> _SELECTED EXTRACT_:
--- START ---

Red Zebra Broadcasting
- Company type: Private company
- Industry: Entertainment, advertising
- Founded: 2006
- Headquarters: Rockville, Maryland
- Key people: Rick Carmean, CEO, until close of business 12/15/15
- Products: radio

= Red Zebra Broadcasting =

American media corporation and radio station operator

Red Zebra Broadcasting was a sports marketing company headquartered in Rockville, Maryland. The company owned and operated four radio stations in the greater Washington, D.C. radio market, one in Hampton Roads, VA, and two stations in Richmond, Virginia.

Red Zebra announced the sale of its remaining station, WTEM, in May, 2018. The official transfer took place in August 2018, at which point Red Zebra was officially disbanded.

Red Zebra’s flagship stations were WTEM ("ESPN 980") and WSPZ ("Sports Talk 570") in Washington. WTEM focused on local sports talk, while WSPZ
In Richmond, Virginia ESPN affiliate WXGI, 950AM “The Game” was branded as an ESPN Radio outlet providing daily sports programming.

The company began in 2006, when it bought WBZS-FM (92.7 FM, Prince Frederick, Maryland), along with sister stations WBPS-FM (94.3 FM, Warrenton, Virginia) and WKDL (730 AM, Alexandria, Virginia) and changed the call letters to WWXT, WWXX, and WXTR. The new trimulcast was branded as "Triple X ESPN Radio," and cleared most of ESPN Radio's weekday programming, as well as a local show hosted by former Redskin John Riggins.

--- END ---

> _GIVEN INFORMATION_:
--- START ---

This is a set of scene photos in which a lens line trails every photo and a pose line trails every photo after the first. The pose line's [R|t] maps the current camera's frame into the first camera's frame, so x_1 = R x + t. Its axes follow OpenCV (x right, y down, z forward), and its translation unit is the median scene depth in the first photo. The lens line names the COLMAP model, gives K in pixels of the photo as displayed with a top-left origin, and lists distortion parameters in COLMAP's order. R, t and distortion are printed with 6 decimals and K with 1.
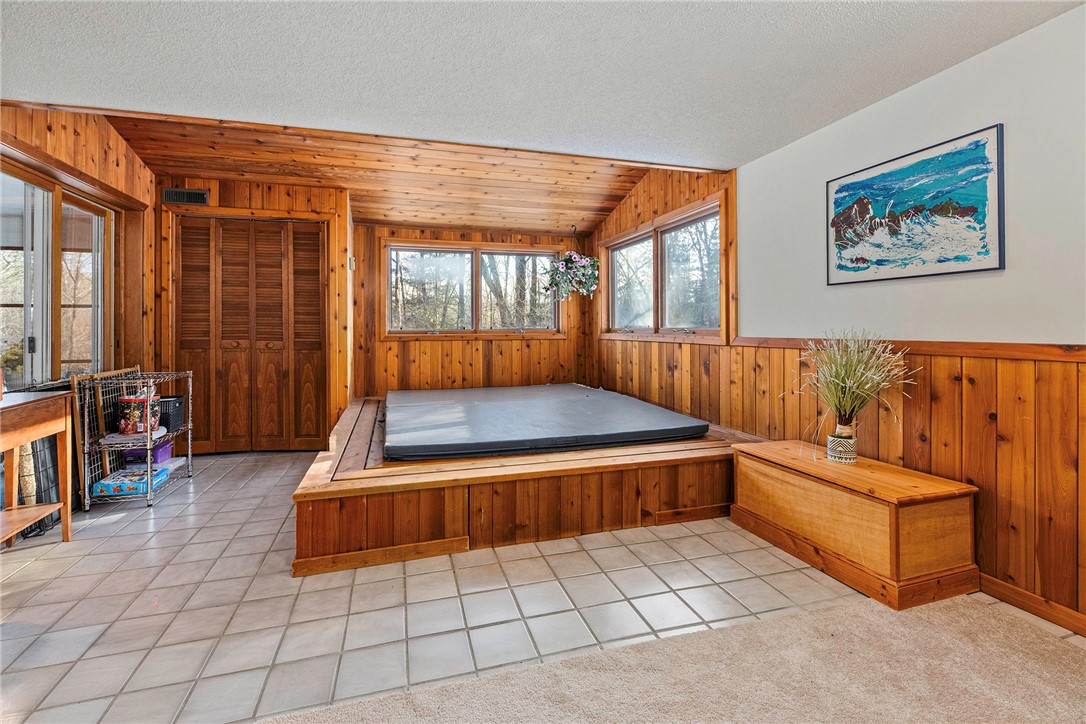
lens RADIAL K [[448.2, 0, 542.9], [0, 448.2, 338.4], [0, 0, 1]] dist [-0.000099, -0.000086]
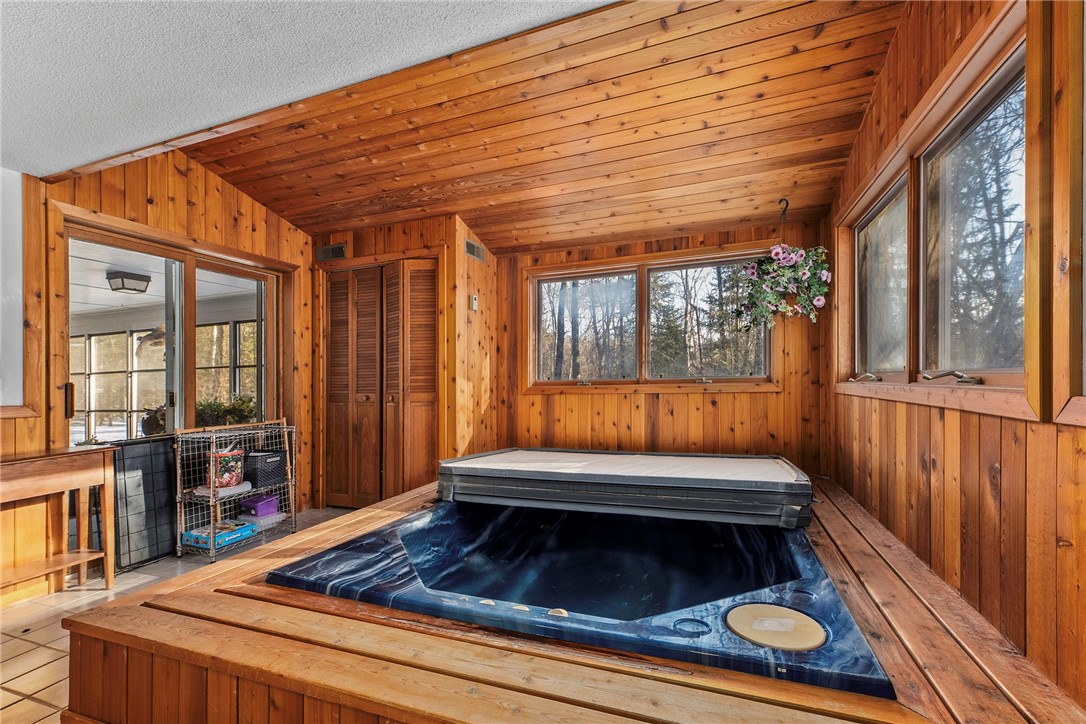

--- END ---

> _STUDY QUESTIONS_:
a – Please reproduce word for word the stretch of the Red Zebra Broadcasting article that opens with "Red Zebra Broadcasting was" and closes with "was officially disbanded.".
b – Write what follows the final sentence of the Red Zebra Broadcasting article.

> _ANSWERS BY TASK_:
a –
Red Zebra Broadcasting was a sports marketing company headquartered in Rockville, Maryland. The company owned and operated four radio stations in the greater Washington, D.C. radio market, one in Hampton Roads, VA, and two stations in Richmond, Virginia.

Red Zebra announced the sale of its remaining station, WTEM, in May, 2018. The official transfer took place in August 2018, at which point Red Zebra was officially disbanded.

b –
Triple X was initially intended as a competitor to Washington's established sports talk station, WTEM. However, in 2008, Red Zebra bought WTEM, and eventually sold off the Triple X network.

The centerpiece of Red Zebra's programming consisted of content focused on the Washington Redskins football franchise, including play-by-play game coverage as well as regular daily conversational pieces.

In addition to the Redskins, both stations provided a wide array of ongoing daily sports talk venues covering Washington’s prime sports teams, including the Nationals, Capitals and Wizards, as well as all other major sporting events.

The company also provided play-by-play coverage for the Maryland Terrapins Football and Basketball programs, and Virginia Cavaliers football and basketball.

The company hosted a group of on-air talent including several former Washington Redskins players and several award-winning sports writers, columnists and radio sportscasters. As of March, 2017 the lineup included Chris Cooley, Brian Mitchell, Doc Walker, Bram Weinstein and Steve Czaban.